Pierre-Yves Le Gal, who graduated from Vatel in Paris in 2008 and Vatel in Los Angeles in 2009, believes that “our network is a priceless asset.”
To illustrate this, a Vatelien advised him to enroll in Vatel when he was doing his internship for his second year of business school. And a Vatel alumnus will also be the first person hired by the consulting company, Arzel Management, which he founded in 2012. He’s also launching a company in Morocco with another Vatel alumnus.
Hi Pierre-Yves. After graduating from high school you enrolled in a general business school and then started Vatel in Paris in 2006. You did your MBA in Vatel in Los Angeles in 2008. Could you tell us what made you want to attend Vatel?
I’ve always been fascinated by the hospitality industry. I was quite young when I had my first summer jobs in a restaurant and I always wanted to continue working in this field. But I was still hesitant about my career and I enrolled in a general business school in Nantes.

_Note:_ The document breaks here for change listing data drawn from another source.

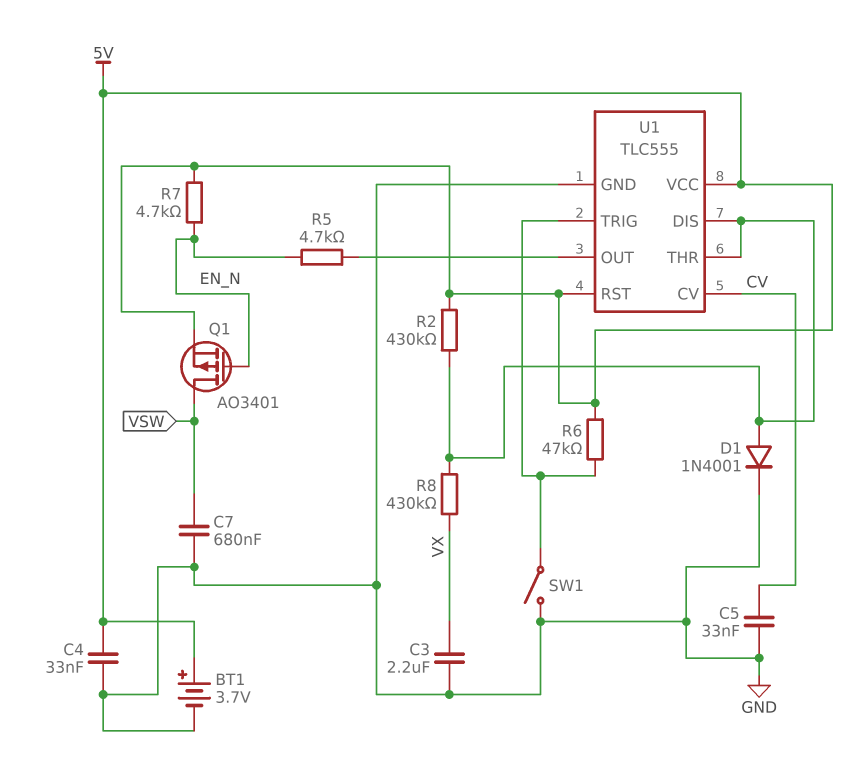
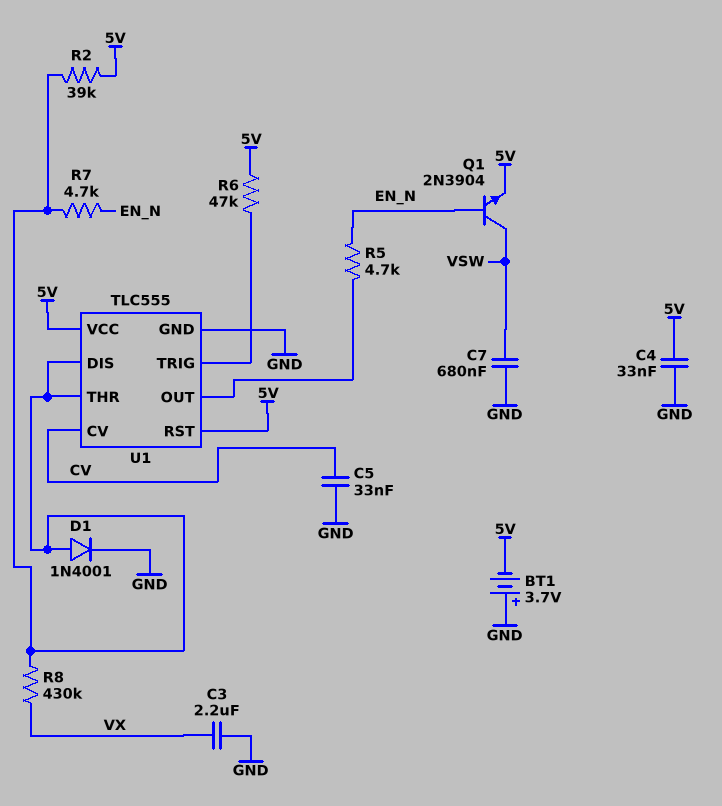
BT1: 3.7V (plus 5V, minus GND) -> 3.7V (plus GND, minus 5V)
Q1: PMOS AO3401 (G EN_N, D VSW, S 5V) -> NPN 2N3904 (B EN_N, C VSW, E 5V)
R2: 430k (5V, U1/DIS) -> 39k (5V, U1/DIS)
R7: 4.7k (5V, EN_N) -> 4.7k (EN_N, U1/DIS)
SW1: switch (GND, U1/TRIG) -> none

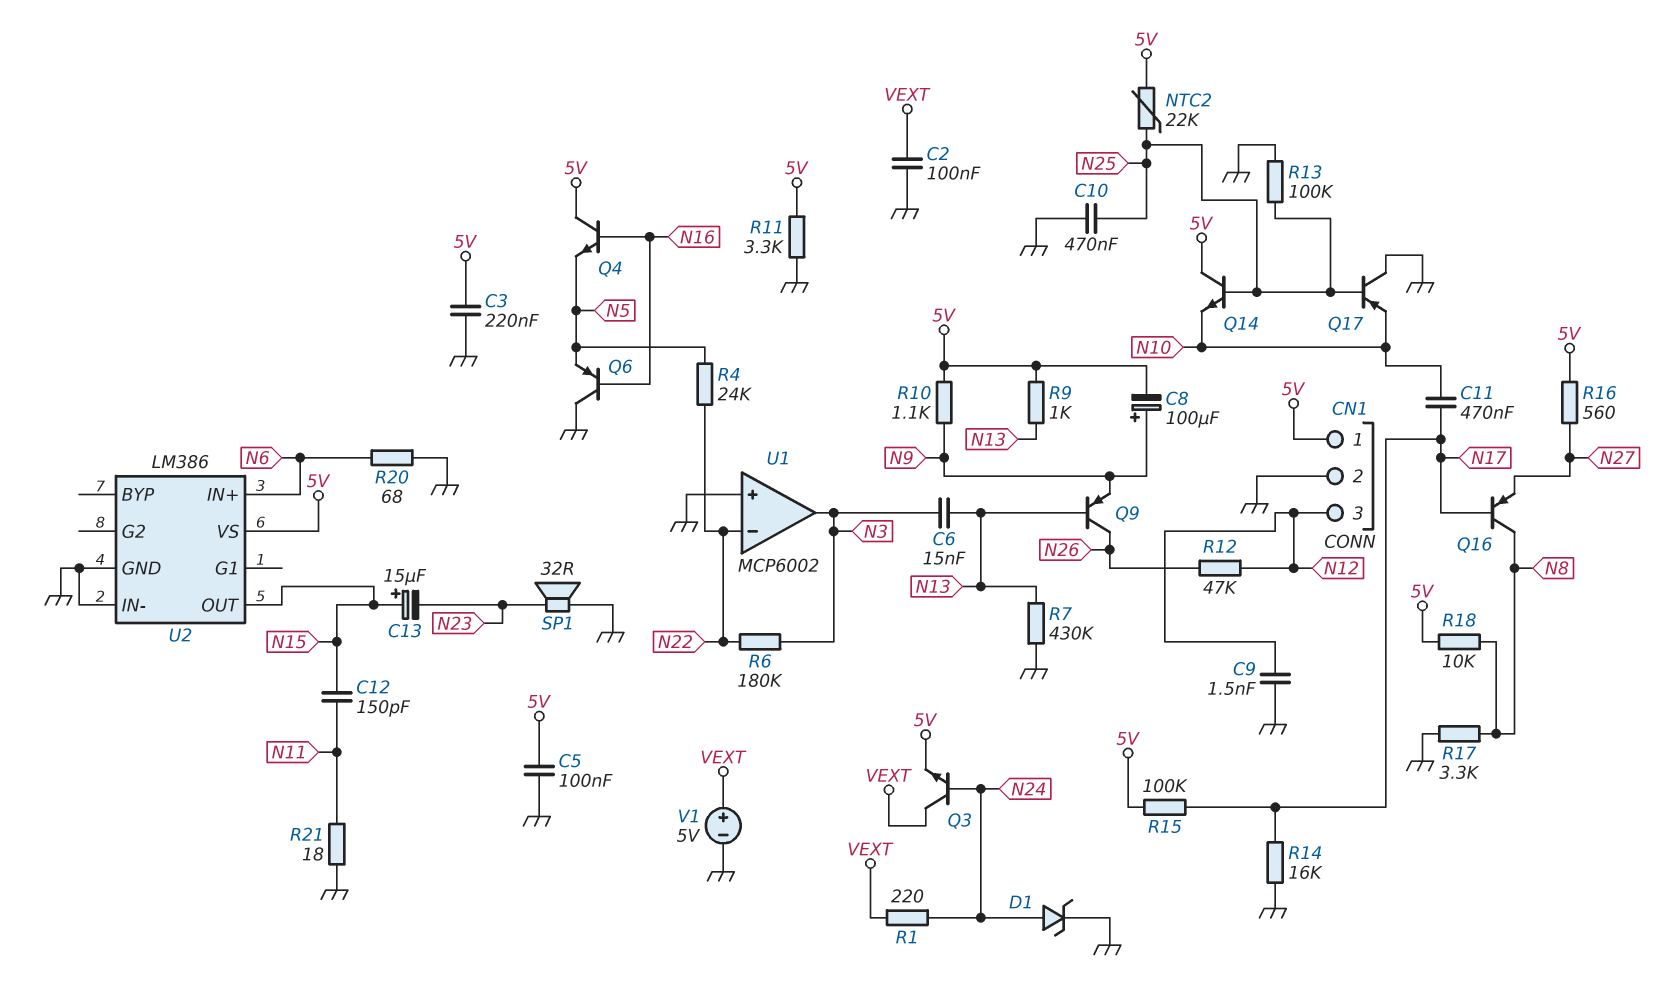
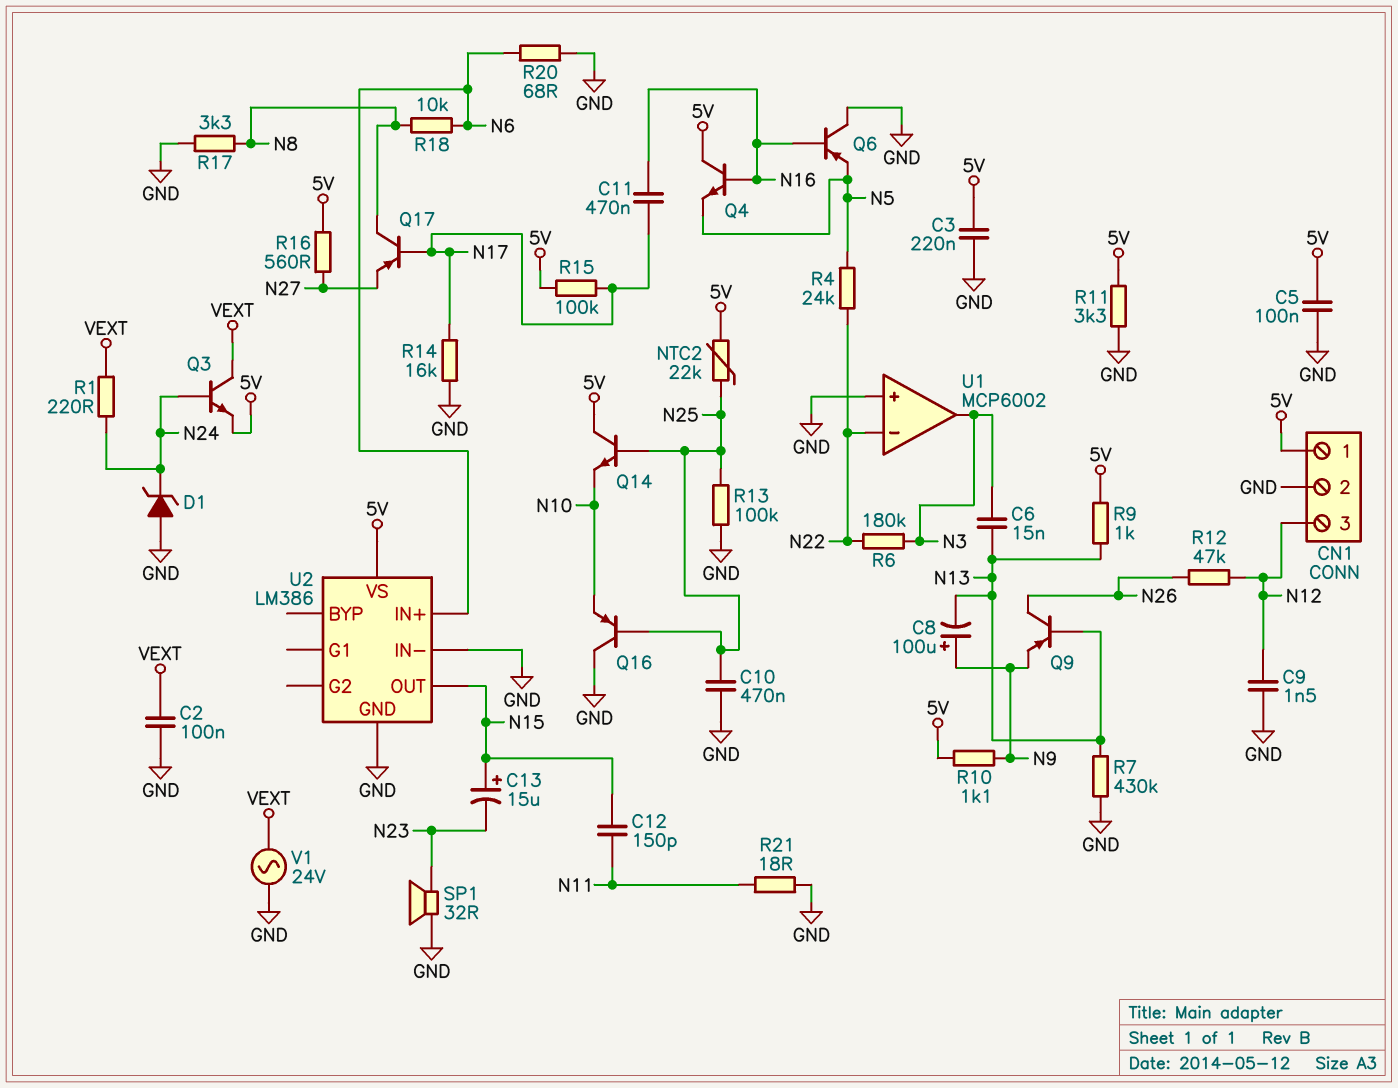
C8: 100uF (plus N9, minus 5V) -> 100uF (plus N9, minus N13)
C11: 470nF (N10, N17) -> 470nF (N16, N17)
D1: zener (A N24, K GND) -> zener (A GND, K N24)
Q16: PNP (B N17, C N8, E N27) -> PNP (B N25, C GND, E N10)
Q17: PNP (B N25, C GND, E N10) -> PNP (B N17, C N8, E N27)
R18: 10k (5V, N8) -> 10k (N6, N8)
V1: 5V (plus VEXT, minus GND) -> AC 24V (GND, VEXT)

The turning point came in my second year of school when I did two consecutive internships in Hebel Traiteur [Hebel Catering] in Nantes. I discovered the world of events management with Bertrand Eloud, who was my supervisor and who encouraged me to continue my education with management training in the hospitality and catering industries. This internship really opened my eyes: it was great to manage people in such a unique field. Once I had my bachelor’s degree in marketing, I went to Vatel.
What do you remember about Vatel?
Vatel brought me a complementary balance in my skills. A “hands-on” vision with a managerial and human approach focused on precise and exacting work, being exemplary and modernization of our industry.
I enrolled in Vatel in Los Angeles the very first year the MBA degree began. We were the first class to graduate and I was our class Valedictorian. For me, this global experience is what really helped me out when I was starting off my professional life.
For example, when I had just turned 22 and my English was not the greatest, my supervisor had no qualms about telling me: “Buddy!” Here’s your team, here is the restaurant, here are the keys; you’re closing tonight!” Sometimes I feel that you have to assume without really being capable of doing it. You just have to say to yourself, ‘I’ll do everything possible and everything will be all right.’ It was stressful though.
In addition to that, from an academic point of view, two instructors in Vatel in Los Angeles were able to put us completely at ease and make us want to read things which, from a coaching and managerial point of view, were my guiding lights in everything I needed to fully understand. A sentence from Marcus Buckingham’s book ‘The One Thing You Need to Know’ is still on my office door: ‘Find out what is unique in your people and capitalize on it!’
What made you want to be an entrepreneur?
I was lucky to be able to climb the corporate ladder quite quickly. When I was 23 I was hired as the Restaurant Manager in the Ciel de Paris restaurant and was also the youngest Hotel Manager in Morocco when I headed the four-star Murano Resort Marrakesh at the age of 25.
Frankly all of this was only possible because of my vast on-hands experience, and hard work in putting in place ‘my’ management and administration methods in the hotel and restaurant.
After I finished working in Morocco, the conclusion was easy to make: my ‘toolbox’ was full and I wanted to direct my own company. So I decided to work for myself. I was finally able to do what I love doing and what I had always dreamed of doing: consulting. Last year I had the opportunity to work with the Christophe Leroy Group, based in Saint-Tropez, which also manages facilities in the Caribbean islands, the USA and in Morocco. In charge of operational facility management, putting in place group standards and procedures, opening new hotels and organizing events (in particular the Saint-Tropez White Night Party which I was responsible for), I was able to be a group “free electron” consultant.
This freedom of action, the possibility I have distancing myself as well as the use of my own management tools is truly a luxury that I now have given myself, with the creation of my own consulting company, Arzel Management.